Structural Characterization and Thermoelectric Properties of Br-Doped AgSn m [Sb 0.8 Bi 0.2 ]Te 2+ m Systems.

Herein, we report the synthesis, structural and microstructural characterization, and thermoelectric properties of AgSn m [Sb 0.8 Bi 0.2 ]Te 2+ m and Br-doped telluride systems. These compounds were prepared by solid-state reaction at high temperature. Powder X-ray diffraction data reveal that these samples exhibit crystal structures related to the NaCl-type lattice.
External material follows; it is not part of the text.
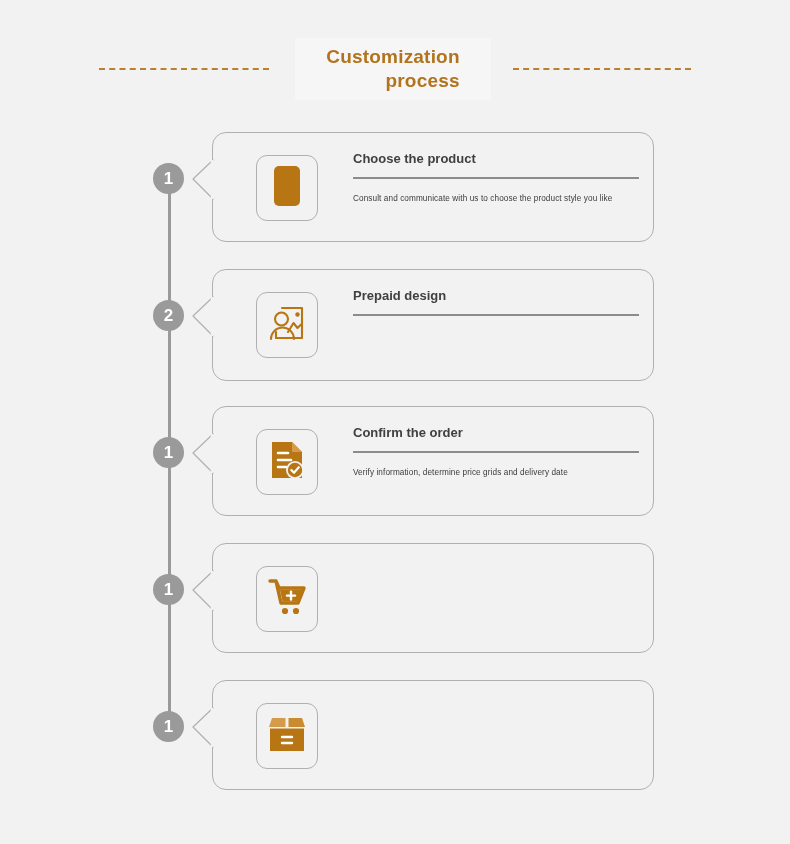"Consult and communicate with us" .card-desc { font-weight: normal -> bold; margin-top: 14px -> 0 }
The microstructures and morphologies are investigated by scanning electron microscopy, energy-dispersive X-ray spectroscopy (EDS), and high-resolution transmission electron microscopy (HRTEM). Positive values of the Seebeck coefficient (S) indicate that the transport properties are dominated by holes. The S of undoped AgSn m [Sb 0.8 Bi 0.2 ]Te 2+ m ranges from +40 to 57 μV·K -1 . Br-doped samples with m = 2 show S values of +74 μV·K -1 at RT, and the Seebeck coefficient increases almost linearly with increasing temperature. The total thermal conductivity ( κ tot ) monotonically increases with increasing temperature (10-300 K). The κ tot values of undoped AgSn m [Sb 0.8 Bi 0.2 ]Te 2+ m are ~1.8 W m -1 K -1 ( m = 4) and ~1.0 W m -1 K -1 ( m = 2) at 300 K. The electrical conductivity ( σ ) decreases almost linearly with increasing temperature, indicating metal-like behavior. The ZT value increases as a function of temperature. A maximum ZT value of ~0.07 is achieved at room temperature for the Br-doped phase with m = 4.